● **DATA FOR THIS EXERCISE**:
________________________________________

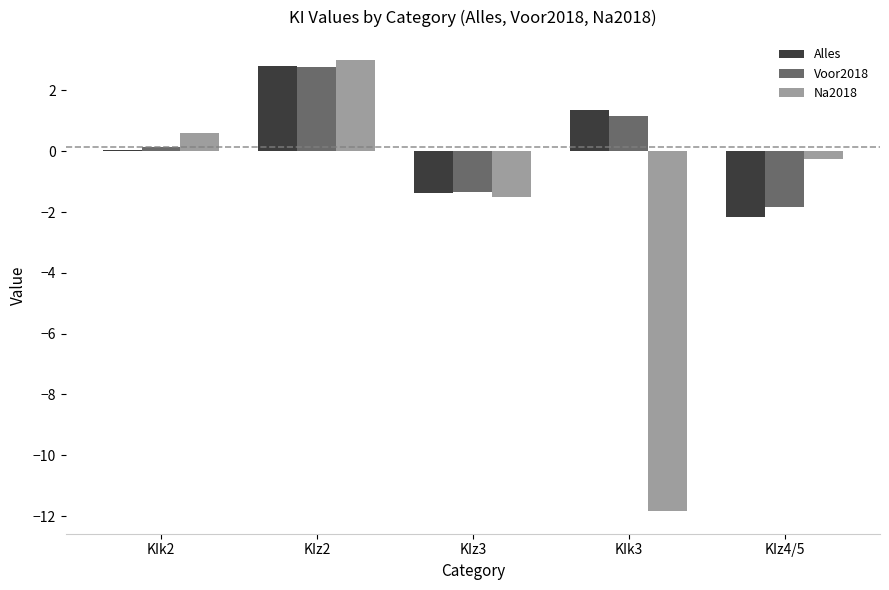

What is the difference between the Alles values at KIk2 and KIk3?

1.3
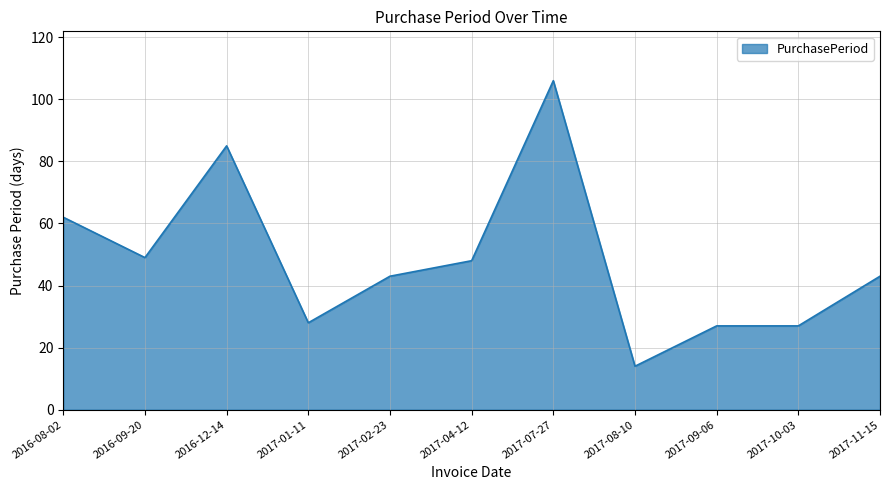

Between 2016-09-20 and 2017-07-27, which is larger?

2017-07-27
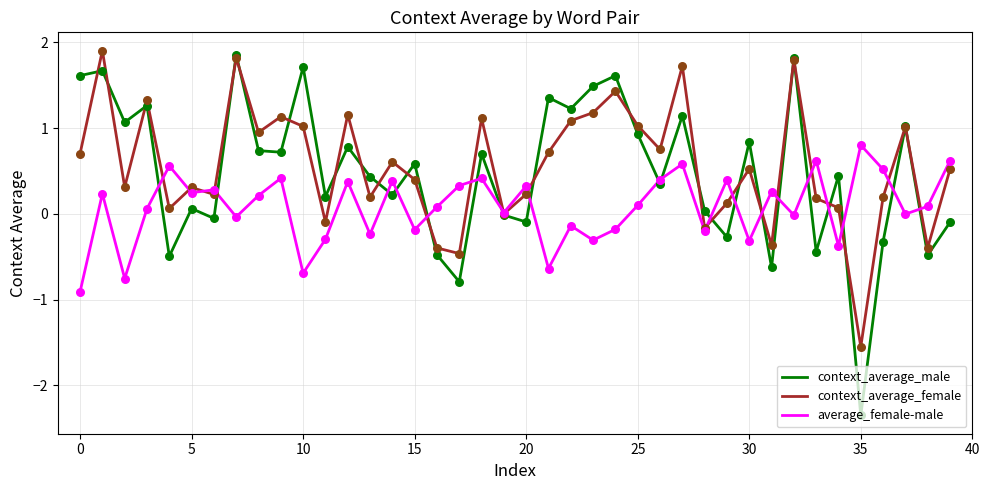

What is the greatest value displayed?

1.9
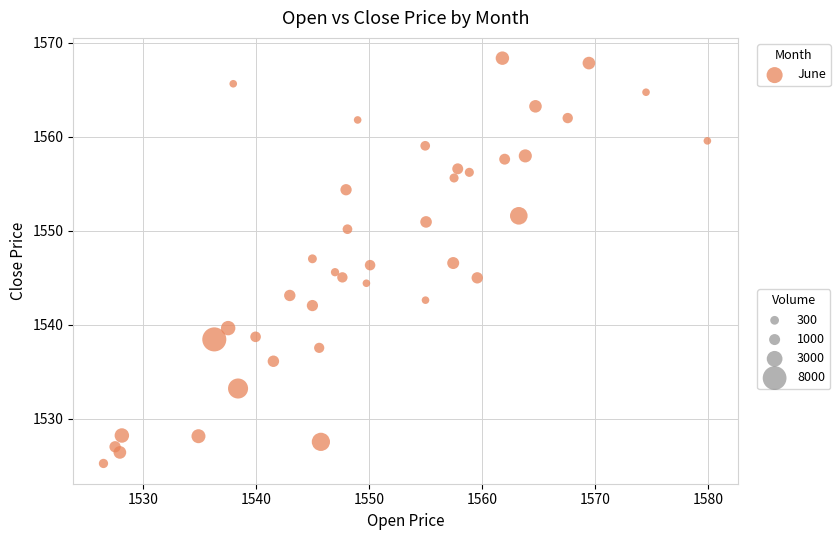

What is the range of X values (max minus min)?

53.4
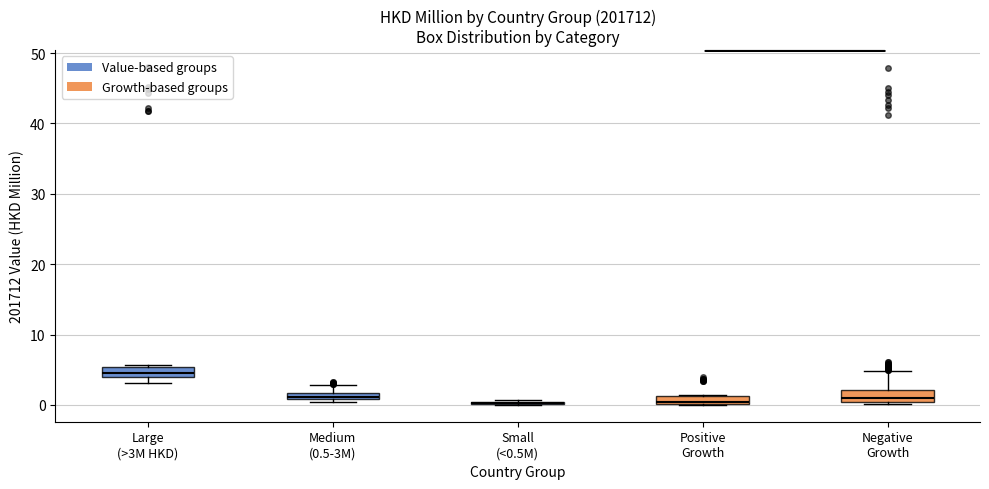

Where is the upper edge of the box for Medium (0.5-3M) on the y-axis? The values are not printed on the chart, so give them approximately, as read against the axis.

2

________________________________________

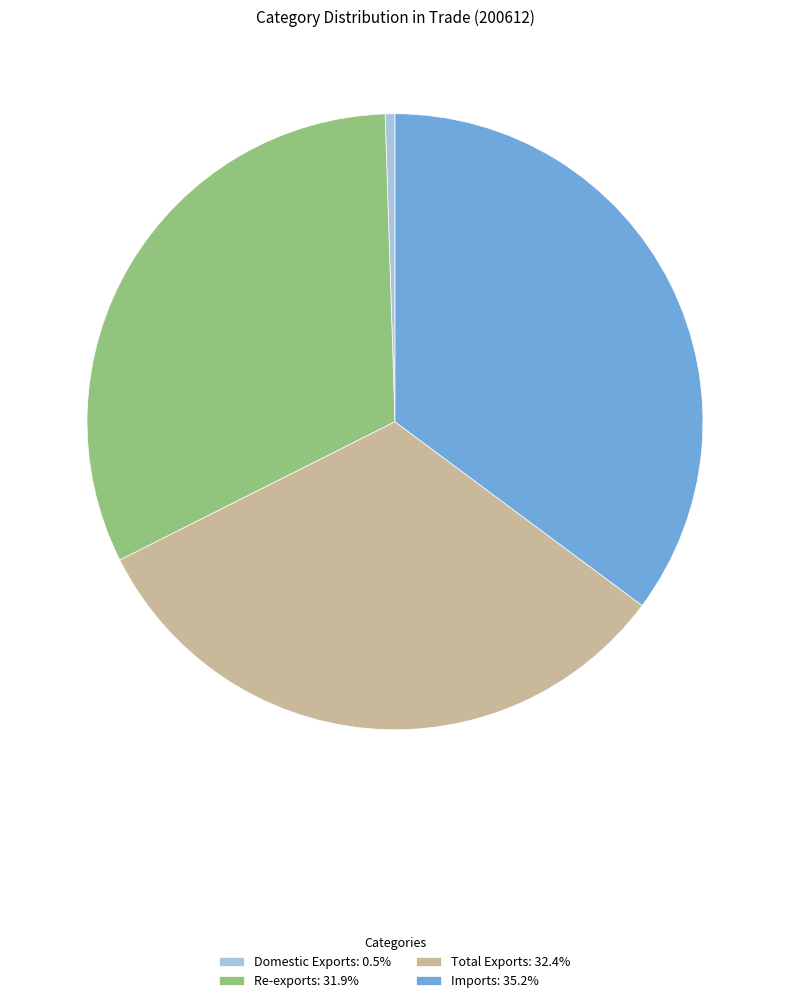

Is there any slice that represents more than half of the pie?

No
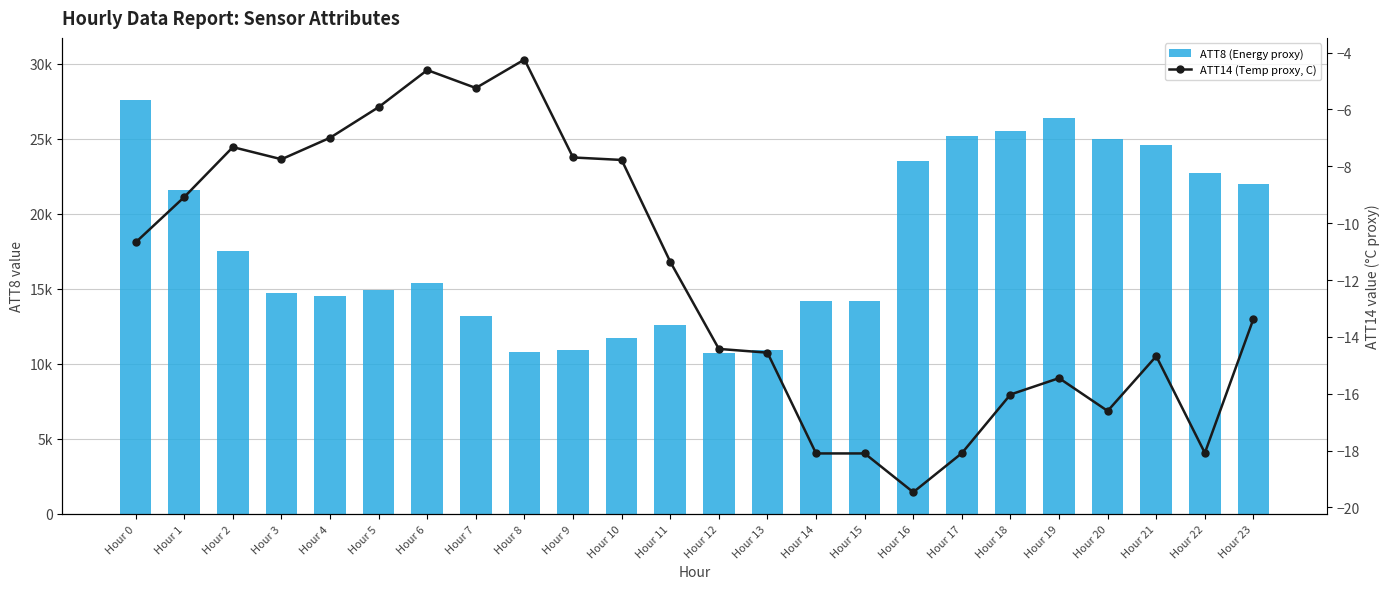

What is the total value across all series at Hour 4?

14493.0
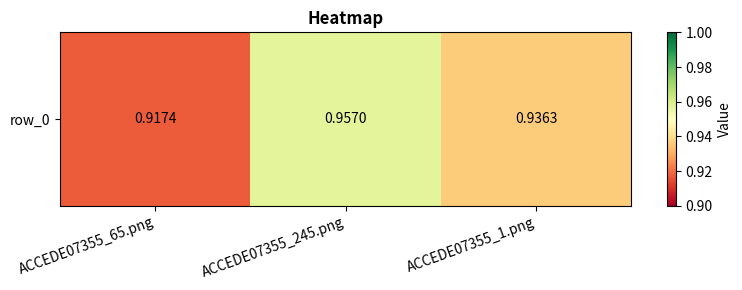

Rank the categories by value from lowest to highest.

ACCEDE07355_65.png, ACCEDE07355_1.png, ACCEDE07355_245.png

________________________________________

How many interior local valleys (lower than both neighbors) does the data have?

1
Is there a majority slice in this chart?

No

________________________________________

Please recast the stretch of material from the line containing "Is there any" through the line containing "ACCEDE07355_65.png, ACCEDE07355_1.png, ACCEDE07355_245.png" as a Markdown table with the columns Row and Line. Number each row, and leave out blank lines and pictures.

| Row | Line |
|---|---|
| 1 | Is there any slice that represents more than half of the pie? |
| 2 | No |
| 3 | What is the total value across all series at Hour 4? |
| 4 | 14493.0 |
| 5 | Rank the categories by value from lowest to highest. |
| 6 | ACCEDE07355_65.png, ACCEDE07355_1.png, ACCEDE07355_245.png |